I hunted out some of the quaker-like costumes which had been made for me before my marriage; and when I had put them on I saw that they made a certain deduction from my appearance, but that did not matter to me now—the only eyes I wished to look well in being down in the Antarctic seas.
Then I tried to think of practical matters—how I was to live in London and how, in particular, I was to meet the situation that was before me. Surely never did a more helpless innocent confront such a serious problem. I was a woman, and for more than a year I had been a wife, but I had no more experience of the hard facts of material existence than a child.
I thought first of the bank-book which my father had sent me with authority to draw on his account. But it was then nine o'clock, the banks were closed for the day, and I knew enough of the world to see that if I attempted to cash a cheque in the morning my whereabouts would he traced. That must never happen, I must hide myself from everybody; therefore my bank-book was useless.
"Quite useless," I thought, throwing it aside like so much waste paper.

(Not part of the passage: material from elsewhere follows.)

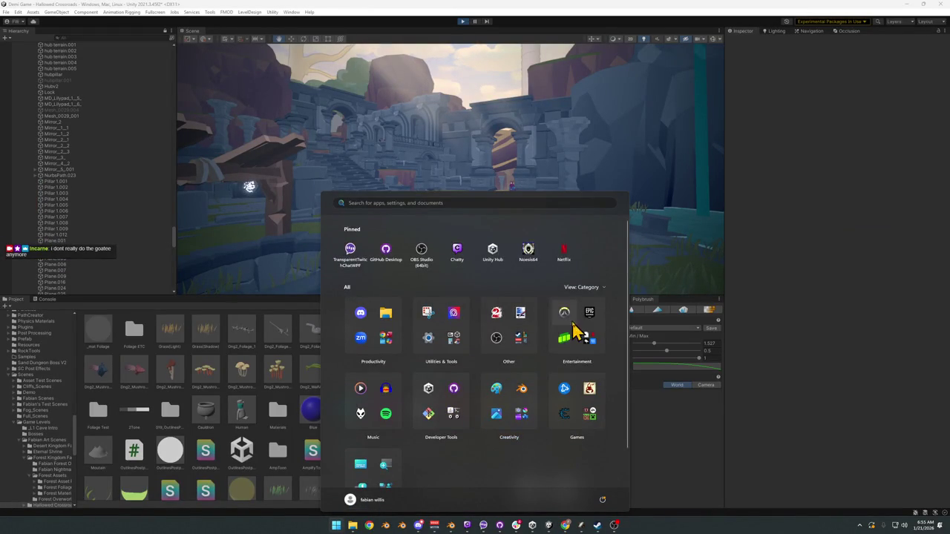
pyautogui.click(792, 245)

I thought next of my jewels. But there I encountered a similar difficulty. The jewels which were really mine, having been bought by myself, had been gambled away by my husband at Monte Carlo. What remained were the family jewels which had come to me as Lady Raa; but that was a name I was never more to bear, a person I was never more to think about, so I could not permit myself to take anything that belonged to her.
The only thing left to me was my money. I had always kept a good deal of it about me, although the only use I had had for it was to put it in the plate at church, and to scatter it with foolish prodigality to the boys who tossed somersaults behind the carriage in the road.

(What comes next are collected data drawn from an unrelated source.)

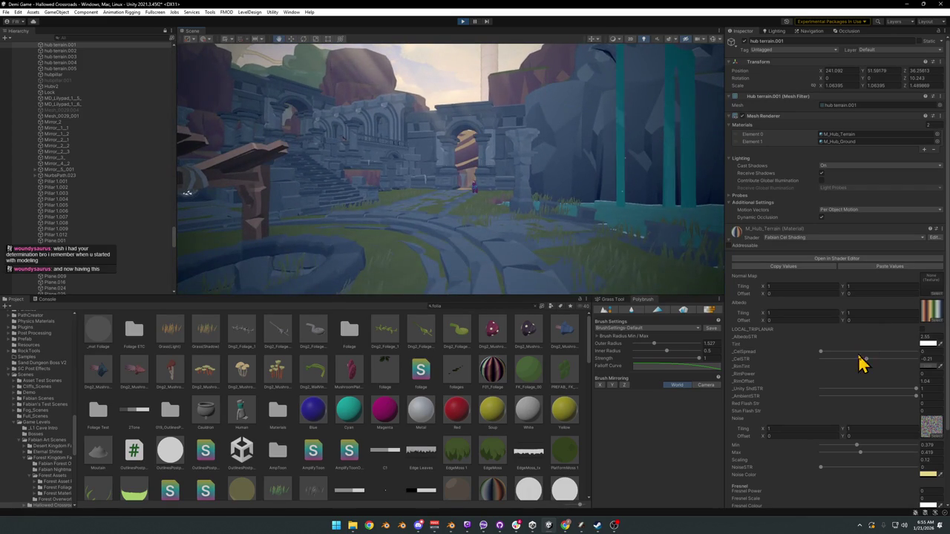
pyautogui.moveTo(823, 354)
pyautogui.mouseDown()
pyautogui.moveTo(878, 354)
pyautogui.moveTo(859, 354)
pyautogui.moveTo(868, 361)
pyautogui.mouseUp()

Now I found it all over my room—in my purse, in various drawers, and on the toilet-tray under my dressing-glass. Gathered together it counted up to twenty-eight pounds. I owed four pounds to Price, and having set them aside, I saw that I had twenty-four pounds left in notes, gold, and silver.
Being in the literal and unconventional sense utterly ignorant of the value of sixpence, I thought this a great sum, amply sufficient for all my needs, or at least until I secured employment—for I had from the first some vague idea of earning my own living.
"Martin would like that," I told myself, lifting my head with a thrill of pride.
Then I began to gather up the treasures which were inexpressibly more dear to me than all my other possessions.